Department of Plastic and Reconstructive Surgery, National Cancer Center Hospital East, Kashiwa, Japan.
Department of Plastic, Reconstructive and Aesthetic Surgery, Graduate School of Medicine, The University of Tokyo, Hongo, Japan.
Head Neck. 2024 Nov;46(11):2699-2708. doi: 10.1002/hed.27797. Epub 2024 May 3.
Although vascularized bone graft (VBG) transfer is the current standard for mandibular reconstruction, reconstruction with a mandibular reconstruction plate (MRP) and with a soft-tissue flap (STF) alone remain crucial options for patients with poor general conditions. However, objective aesthetic outcome evaluations for these methods are limited.

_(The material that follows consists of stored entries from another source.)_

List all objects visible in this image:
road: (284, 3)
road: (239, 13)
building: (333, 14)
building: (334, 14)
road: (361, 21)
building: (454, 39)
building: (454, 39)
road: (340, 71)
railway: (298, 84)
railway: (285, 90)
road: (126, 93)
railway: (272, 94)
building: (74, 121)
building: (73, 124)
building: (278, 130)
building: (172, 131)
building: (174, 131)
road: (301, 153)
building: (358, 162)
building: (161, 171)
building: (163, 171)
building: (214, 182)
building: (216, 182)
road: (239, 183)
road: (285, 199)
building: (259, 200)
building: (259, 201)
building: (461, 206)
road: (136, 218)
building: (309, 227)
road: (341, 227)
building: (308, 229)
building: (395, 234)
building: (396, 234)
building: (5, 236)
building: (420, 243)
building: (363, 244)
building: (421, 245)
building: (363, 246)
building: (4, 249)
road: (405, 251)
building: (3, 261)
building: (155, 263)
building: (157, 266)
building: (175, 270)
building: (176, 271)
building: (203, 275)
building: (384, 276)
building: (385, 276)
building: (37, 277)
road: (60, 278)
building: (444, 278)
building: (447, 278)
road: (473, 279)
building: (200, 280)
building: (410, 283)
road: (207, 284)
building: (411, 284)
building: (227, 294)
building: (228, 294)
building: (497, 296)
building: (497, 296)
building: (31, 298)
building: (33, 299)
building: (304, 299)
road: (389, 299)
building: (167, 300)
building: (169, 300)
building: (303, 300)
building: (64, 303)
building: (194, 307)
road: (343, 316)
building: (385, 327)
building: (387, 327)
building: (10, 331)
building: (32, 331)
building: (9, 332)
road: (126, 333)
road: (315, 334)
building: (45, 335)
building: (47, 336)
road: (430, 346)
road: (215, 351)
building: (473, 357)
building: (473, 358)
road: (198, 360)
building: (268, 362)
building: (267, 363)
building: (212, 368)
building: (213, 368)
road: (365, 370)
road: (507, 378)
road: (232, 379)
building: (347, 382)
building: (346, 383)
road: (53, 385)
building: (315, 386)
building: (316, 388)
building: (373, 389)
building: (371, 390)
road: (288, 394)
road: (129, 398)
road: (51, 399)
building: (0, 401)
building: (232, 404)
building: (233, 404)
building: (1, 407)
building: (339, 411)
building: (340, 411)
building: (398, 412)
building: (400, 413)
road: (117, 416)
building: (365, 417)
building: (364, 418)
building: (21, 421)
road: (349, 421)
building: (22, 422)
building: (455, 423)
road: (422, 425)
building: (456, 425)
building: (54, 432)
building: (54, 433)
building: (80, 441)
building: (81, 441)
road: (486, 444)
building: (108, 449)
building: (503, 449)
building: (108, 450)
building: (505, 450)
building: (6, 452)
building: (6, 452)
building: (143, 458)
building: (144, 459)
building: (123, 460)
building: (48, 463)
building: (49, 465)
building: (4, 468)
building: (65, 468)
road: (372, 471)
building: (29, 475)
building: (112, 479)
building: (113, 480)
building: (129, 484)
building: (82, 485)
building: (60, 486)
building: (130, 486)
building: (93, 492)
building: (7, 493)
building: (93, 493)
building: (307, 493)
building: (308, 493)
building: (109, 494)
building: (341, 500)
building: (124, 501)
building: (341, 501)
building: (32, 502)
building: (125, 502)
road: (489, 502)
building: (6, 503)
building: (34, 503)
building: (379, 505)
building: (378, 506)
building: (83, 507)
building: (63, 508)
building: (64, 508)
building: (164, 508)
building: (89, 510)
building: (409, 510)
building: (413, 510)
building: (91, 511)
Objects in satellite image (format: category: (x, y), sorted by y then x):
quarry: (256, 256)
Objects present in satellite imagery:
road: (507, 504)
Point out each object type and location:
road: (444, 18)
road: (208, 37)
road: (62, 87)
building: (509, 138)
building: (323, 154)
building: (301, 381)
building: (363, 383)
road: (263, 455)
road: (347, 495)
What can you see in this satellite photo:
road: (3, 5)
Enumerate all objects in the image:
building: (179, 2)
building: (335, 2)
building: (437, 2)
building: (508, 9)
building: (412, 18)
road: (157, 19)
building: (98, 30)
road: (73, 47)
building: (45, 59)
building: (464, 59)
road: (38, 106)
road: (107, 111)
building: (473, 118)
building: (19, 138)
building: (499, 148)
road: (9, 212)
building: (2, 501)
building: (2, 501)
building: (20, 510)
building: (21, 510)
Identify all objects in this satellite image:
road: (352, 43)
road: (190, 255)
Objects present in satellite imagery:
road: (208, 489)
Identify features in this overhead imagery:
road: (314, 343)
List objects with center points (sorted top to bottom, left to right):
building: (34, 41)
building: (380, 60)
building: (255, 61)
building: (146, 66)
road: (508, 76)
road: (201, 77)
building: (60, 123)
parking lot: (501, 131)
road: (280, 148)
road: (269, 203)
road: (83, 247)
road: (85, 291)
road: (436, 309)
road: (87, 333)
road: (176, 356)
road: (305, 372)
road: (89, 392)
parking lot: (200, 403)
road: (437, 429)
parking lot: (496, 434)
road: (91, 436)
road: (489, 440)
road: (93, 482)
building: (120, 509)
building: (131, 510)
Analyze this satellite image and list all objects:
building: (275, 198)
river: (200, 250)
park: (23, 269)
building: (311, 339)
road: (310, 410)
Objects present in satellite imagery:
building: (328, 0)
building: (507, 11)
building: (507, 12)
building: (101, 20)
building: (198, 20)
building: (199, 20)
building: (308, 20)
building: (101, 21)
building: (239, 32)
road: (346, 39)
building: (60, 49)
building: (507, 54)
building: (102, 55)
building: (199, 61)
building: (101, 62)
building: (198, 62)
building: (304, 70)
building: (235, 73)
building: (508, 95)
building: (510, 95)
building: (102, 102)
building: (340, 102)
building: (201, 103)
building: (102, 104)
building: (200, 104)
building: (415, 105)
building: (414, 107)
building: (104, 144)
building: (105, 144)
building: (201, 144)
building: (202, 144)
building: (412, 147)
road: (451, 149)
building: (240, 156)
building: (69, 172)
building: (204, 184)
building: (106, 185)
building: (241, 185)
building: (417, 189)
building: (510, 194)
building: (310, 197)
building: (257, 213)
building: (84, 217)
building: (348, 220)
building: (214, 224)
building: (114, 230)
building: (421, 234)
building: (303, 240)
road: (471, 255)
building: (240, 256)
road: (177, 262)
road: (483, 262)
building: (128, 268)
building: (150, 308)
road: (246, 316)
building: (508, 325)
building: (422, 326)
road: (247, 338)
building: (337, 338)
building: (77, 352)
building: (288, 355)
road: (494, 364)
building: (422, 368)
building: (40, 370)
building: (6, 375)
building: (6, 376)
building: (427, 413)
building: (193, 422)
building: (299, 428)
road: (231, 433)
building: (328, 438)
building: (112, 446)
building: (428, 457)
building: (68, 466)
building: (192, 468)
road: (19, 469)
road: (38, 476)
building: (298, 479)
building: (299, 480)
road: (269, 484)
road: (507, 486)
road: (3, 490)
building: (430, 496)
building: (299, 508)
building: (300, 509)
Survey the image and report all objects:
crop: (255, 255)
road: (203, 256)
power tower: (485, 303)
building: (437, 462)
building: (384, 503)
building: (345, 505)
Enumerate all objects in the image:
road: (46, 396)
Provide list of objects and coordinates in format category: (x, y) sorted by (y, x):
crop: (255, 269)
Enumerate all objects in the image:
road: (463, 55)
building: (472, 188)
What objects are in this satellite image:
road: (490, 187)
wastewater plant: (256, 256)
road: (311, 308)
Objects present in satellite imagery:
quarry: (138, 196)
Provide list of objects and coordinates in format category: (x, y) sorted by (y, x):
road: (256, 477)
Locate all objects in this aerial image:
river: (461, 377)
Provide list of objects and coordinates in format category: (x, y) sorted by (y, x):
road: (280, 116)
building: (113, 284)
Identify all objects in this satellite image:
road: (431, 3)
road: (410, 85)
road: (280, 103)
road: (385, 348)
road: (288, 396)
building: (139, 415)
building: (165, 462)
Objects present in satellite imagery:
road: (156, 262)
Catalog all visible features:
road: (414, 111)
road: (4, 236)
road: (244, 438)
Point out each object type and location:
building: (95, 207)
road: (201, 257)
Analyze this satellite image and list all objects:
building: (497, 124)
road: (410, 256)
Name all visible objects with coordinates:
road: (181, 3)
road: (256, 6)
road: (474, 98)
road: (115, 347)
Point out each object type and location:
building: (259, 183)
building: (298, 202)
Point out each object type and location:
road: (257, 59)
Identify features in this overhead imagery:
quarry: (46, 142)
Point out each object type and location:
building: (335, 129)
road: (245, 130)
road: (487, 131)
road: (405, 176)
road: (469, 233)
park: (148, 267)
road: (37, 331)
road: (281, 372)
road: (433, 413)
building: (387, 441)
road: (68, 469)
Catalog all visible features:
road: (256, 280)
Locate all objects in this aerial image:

In a retrospective analysis of 65 patients (VBG, 33; MRP, 19; and STF, 13), mandibular asymmetry value was calculated for each patient's photograph using facial recognition AI, with a higher value indicating worse asymmetry.
The MRP group had a value comparable to the VBG group regardless of mandibular defect types. The STF group had a significantly higher value than the VBG group.
Regarding cosmesis, STF was inferior to VBG, whereas MRP was comparable to VBG, even for anterior defects for which rigid reconstruction is mandatory. However, MRP's risks of plate-related complications limit its use to cases where VBG is contraindicated or with poor prognosis.
尽管带血管骨移植(VBG)是目前下颌骨重建的标准方法,但对于一般情况较差的患者,下颌骨重建板(MRP)和单独使用软组织瓣(STF)的重建仍然是重要的选择。然而,这些方法的客观美学效果评估有限。
在对 65 名患者(VBG 组 33 名,MRP 组 19 名,STF 组 13 名)的回顾性分析中,使用面部识别人工智能计算每位患者照片的下颌不对称值,数值越高表示不对称越严重。
无论下颌骨缺损类型如何,MRP 组的数值与 VBG 组相当。STF 组的数值明显高于 VBG 组。
就美容效果而言,STF 不如 VBG,而 MRP 与 VBG 相当,即使对于需要刚性重建的前侧缺损也是如此。然而,MRP 与钢板相关的并发症风险限制了其在 VBG 禁忌或预后不良的情况下使用。